Examine the records below. Report how many of their lines contain the word "Rendered", with no other content.

Material for this exercise section start

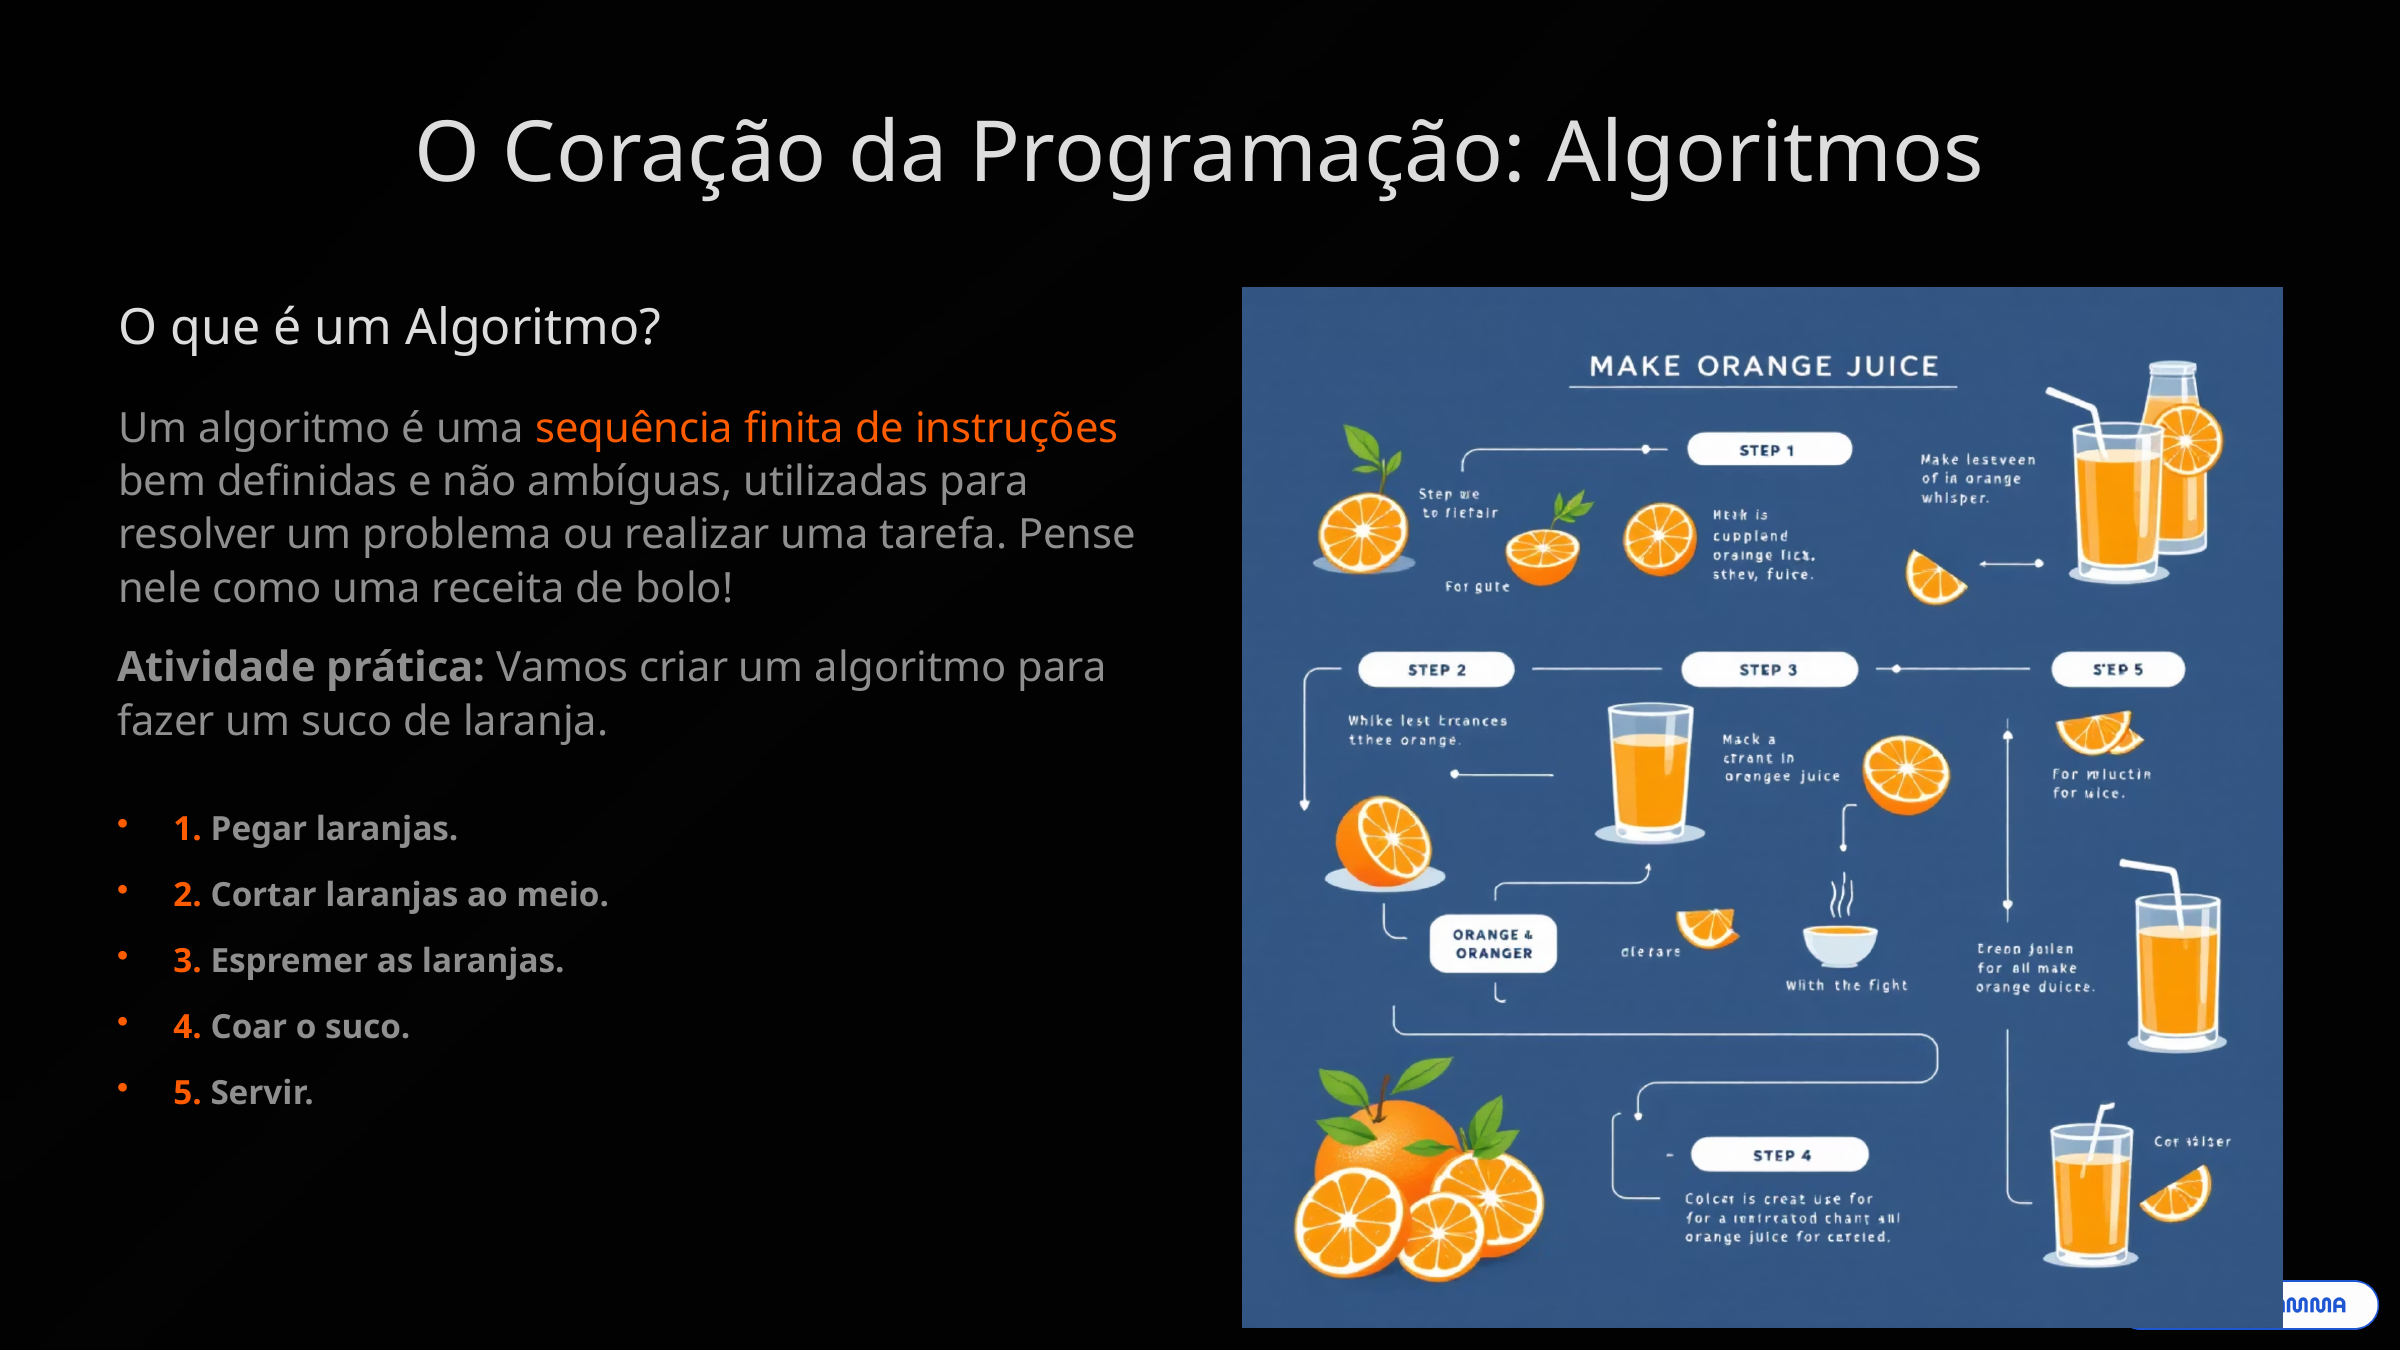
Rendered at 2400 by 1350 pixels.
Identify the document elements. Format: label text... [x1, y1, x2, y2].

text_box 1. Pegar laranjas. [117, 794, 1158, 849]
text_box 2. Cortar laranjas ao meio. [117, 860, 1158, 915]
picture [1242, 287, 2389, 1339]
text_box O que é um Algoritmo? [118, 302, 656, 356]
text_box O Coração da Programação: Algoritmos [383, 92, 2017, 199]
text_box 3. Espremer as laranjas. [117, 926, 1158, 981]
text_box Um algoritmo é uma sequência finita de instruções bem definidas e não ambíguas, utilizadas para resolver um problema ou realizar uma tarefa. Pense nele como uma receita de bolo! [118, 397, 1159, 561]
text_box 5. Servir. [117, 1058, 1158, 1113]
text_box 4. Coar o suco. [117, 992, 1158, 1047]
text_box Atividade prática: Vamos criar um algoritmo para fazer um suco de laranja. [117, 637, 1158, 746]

Material for this exercise section end
Material for this exercise section start

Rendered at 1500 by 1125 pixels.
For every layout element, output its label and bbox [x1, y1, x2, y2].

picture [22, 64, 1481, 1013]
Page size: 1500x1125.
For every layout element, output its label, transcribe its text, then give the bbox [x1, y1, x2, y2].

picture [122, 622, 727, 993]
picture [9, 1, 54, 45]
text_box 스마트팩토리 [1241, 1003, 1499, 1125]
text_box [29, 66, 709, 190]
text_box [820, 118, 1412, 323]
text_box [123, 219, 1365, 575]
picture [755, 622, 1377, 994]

Material for this exercise section end
Material for this exercise section start

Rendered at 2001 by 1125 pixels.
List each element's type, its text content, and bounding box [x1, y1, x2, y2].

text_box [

Material for this exercise section end

**Your response**
3